**Available data**:
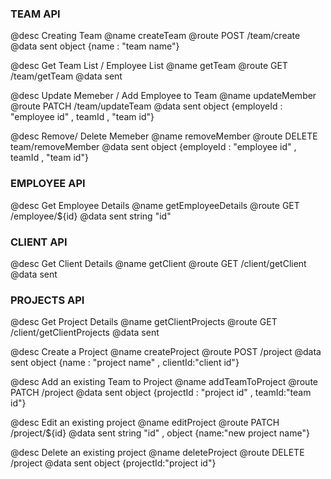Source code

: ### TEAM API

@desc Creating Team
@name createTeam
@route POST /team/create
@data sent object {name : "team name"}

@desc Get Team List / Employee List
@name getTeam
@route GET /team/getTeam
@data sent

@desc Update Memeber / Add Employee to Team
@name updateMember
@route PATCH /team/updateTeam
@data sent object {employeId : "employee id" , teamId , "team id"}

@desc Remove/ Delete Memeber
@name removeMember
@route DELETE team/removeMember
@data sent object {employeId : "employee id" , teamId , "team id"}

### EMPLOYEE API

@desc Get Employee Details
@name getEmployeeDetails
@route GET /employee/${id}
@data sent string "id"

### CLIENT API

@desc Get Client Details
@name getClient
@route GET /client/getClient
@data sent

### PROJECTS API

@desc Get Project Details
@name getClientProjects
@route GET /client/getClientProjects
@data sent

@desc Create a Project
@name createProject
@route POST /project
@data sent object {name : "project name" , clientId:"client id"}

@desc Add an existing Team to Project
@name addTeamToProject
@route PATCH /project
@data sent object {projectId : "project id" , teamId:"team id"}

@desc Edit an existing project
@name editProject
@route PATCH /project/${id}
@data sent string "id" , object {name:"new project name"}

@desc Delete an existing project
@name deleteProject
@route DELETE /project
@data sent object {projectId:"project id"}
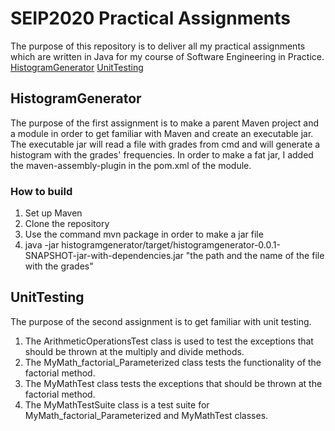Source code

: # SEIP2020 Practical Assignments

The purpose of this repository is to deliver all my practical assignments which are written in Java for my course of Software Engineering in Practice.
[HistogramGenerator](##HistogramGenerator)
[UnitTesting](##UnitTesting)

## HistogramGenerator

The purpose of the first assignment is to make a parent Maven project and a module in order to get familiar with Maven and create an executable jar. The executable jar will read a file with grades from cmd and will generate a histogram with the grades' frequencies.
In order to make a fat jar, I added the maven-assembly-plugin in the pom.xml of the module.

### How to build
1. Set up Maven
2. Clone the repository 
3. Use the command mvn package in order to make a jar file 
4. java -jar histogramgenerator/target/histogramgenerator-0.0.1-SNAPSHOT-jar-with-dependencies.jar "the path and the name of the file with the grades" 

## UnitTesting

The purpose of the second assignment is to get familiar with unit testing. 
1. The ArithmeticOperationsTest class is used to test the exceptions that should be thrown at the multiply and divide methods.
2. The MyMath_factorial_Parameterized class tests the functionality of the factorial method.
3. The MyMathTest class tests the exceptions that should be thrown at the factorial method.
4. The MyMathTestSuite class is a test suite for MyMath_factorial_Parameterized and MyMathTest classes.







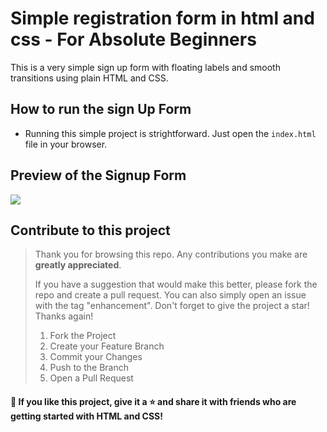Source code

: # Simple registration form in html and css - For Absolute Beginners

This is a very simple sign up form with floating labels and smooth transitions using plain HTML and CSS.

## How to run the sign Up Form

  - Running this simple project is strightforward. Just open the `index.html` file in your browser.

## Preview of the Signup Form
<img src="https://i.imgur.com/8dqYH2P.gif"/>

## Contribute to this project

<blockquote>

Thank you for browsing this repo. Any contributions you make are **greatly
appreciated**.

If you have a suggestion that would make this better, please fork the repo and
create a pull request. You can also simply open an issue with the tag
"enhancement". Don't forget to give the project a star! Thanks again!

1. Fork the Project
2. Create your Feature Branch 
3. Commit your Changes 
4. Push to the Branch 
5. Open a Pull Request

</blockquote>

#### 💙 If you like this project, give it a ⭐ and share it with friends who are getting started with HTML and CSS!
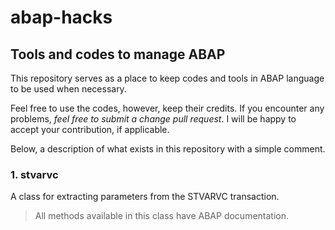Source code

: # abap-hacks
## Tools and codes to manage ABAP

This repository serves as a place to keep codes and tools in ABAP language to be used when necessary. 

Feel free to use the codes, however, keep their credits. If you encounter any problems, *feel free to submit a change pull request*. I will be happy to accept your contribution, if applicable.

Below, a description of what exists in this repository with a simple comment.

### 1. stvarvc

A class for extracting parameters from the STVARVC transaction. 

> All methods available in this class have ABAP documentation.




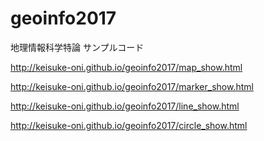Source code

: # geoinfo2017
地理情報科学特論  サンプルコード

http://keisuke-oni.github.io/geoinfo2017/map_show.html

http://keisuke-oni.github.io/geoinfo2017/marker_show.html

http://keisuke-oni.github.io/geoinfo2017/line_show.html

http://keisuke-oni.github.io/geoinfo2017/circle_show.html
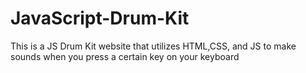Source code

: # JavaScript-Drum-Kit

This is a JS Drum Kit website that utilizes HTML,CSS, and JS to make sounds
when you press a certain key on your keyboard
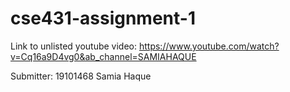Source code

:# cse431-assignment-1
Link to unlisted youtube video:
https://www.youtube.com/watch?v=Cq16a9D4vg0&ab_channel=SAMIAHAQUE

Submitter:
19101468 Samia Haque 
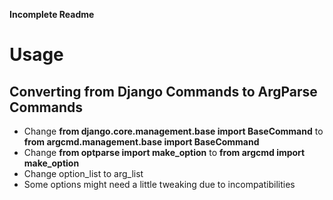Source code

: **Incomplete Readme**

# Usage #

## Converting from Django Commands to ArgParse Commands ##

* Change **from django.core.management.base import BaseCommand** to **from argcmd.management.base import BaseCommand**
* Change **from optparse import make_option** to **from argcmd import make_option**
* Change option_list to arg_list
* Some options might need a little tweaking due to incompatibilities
--
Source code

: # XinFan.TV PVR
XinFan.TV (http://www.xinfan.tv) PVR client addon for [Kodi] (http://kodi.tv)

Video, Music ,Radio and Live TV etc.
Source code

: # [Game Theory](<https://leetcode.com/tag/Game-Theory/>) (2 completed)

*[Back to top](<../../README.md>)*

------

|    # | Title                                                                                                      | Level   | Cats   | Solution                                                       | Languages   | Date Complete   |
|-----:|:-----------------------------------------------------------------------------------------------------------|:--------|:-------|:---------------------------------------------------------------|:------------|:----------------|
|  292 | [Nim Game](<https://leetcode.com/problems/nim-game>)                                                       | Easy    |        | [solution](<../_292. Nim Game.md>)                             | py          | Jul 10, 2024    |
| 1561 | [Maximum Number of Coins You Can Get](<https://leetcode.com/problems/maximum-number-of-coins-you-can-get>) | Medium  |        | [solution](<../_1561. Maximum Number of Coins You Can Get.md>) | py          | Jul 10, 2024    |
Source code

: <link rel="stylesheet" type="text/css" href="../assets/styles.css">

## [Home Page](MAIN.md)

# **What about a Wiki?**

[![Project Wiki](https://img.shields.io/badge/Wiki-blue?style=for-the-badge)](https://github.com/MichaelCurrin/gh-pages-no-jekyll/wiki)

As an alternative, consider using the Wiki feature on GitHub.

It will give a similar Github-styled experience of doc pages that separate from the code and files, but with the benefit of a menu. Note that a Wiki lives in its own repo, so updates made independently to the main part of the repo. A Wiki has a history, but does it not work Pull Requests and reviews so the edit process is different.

**What this task involves**: For this listing, copy out every line that includes the word "used".

**Output for this exercise**:
1. The ArithmeticOperationsTest class is used to test the exceptions that should be thrown at the multiply and divide methods.
This repository serves as a place to keep codes and tools in ABAP language to be used when necessary. 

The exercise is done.